If your governing document doesn’t allow this, the Charities Act allows you to transfer most types of asset if:
- your charity’s income is under £10,000 and
- it’s ‘unincorporated’ (not a charitable company or CIO)
Transfer assets using the Charities Act provisions as follows:
- Hold a trustee meeting attended by enough trustees to make a decision.
- Discuss the transfer - you need to agree that it’s the right thing to do, that any receiving charity is suitable and all other requirements are met.
- Hold a vote - at least two thirds of the trustees voting must be in favour of the transfer (don’t count people who abstain from voting).
- Decide how the assets will be transferred (especially if transferring to more than one charity) and how you will make sure they’re used for similar purposes by the receiving charity.

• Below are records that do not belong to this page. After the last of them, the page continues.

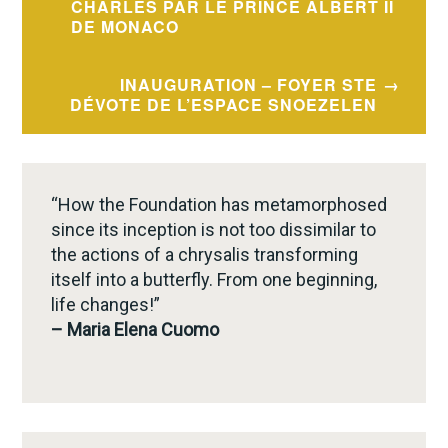
navigation
CHARLES PAR LE PRINCE ALBERT II
DE MONACO
INAUGURATION – FOYER STE
DÉVOTE DE L’ESPACE SNOEZELEN
“How the Foundation has metamorphosed
since its inception is not too dissimilar to
the actions of a chrysalis transforming
itself into a butterfly. From one beginning,
life changes!”
– Maria Elena Cuomo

- Ask the commission to approve the resolution and confirm to it that the purposes of the receiving charity or charities are substantially similar to yours.
You can transfer assets from an existing CIO to another CIO by:
- amalgamating with one or more CIOs to form a new CIO or
- transferring assets to an existing CIO
To do this, pass a resolution under the Charities Act and contact the commission to get approval. If the commission approves the resolution, all the property, rights and liabilities of the transferring CIO (including any permanent endowment) are automatically transferred to the receiving CIO.

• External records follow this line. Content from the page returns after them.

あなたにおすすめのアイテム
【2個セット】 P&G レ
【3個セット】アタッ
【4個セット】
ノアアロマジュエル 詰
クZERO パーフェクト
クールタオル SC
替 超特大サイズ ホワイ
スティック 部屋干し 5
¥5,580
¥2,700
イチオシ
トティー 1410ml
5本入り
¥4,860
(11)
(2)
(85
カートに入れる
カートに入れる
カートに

How to ask the commission to approve a transfer power resolution
Complete the commission’s online form if:
- the market value of the whole endowment is less than £10,000
- your charity has an income of less than £1,000
- there isn’t a restriction in your governing document that says the land being transferred must be used to further your charity’s purposes (‘functional endowment’)
Charitable companies can’t hold permanent endowment. But you can use this form to tell the commission about a transfer resolution for permanent endowment your charity holds in a ‘shell’ charity that meets these criteria.
You will need to provide:
- details of what you want to transfer and who to
- HM Land Registry reference number (if transferring registered land)
- details of each charity’s trustees, confirming they have been properly appointed and are able to authorise the transfer
- confirmation that any third party funders agree to the transfer of grant funds or physical assets in which they retain an interest
- the governing document of any receiving charity which isn’t registered with the commission
NHS charities can’t use this form – use the commission’s general enquiry form instead.
What happens next
If your resolution meets the legal requirements, the commission will tell you when it can come into effect and the assets can be transferred. It must do this within 60 days.
If it doesn’t meet the requirements, the commission will explain why it objects to the resolution and what you need to do before the assets can be transferred.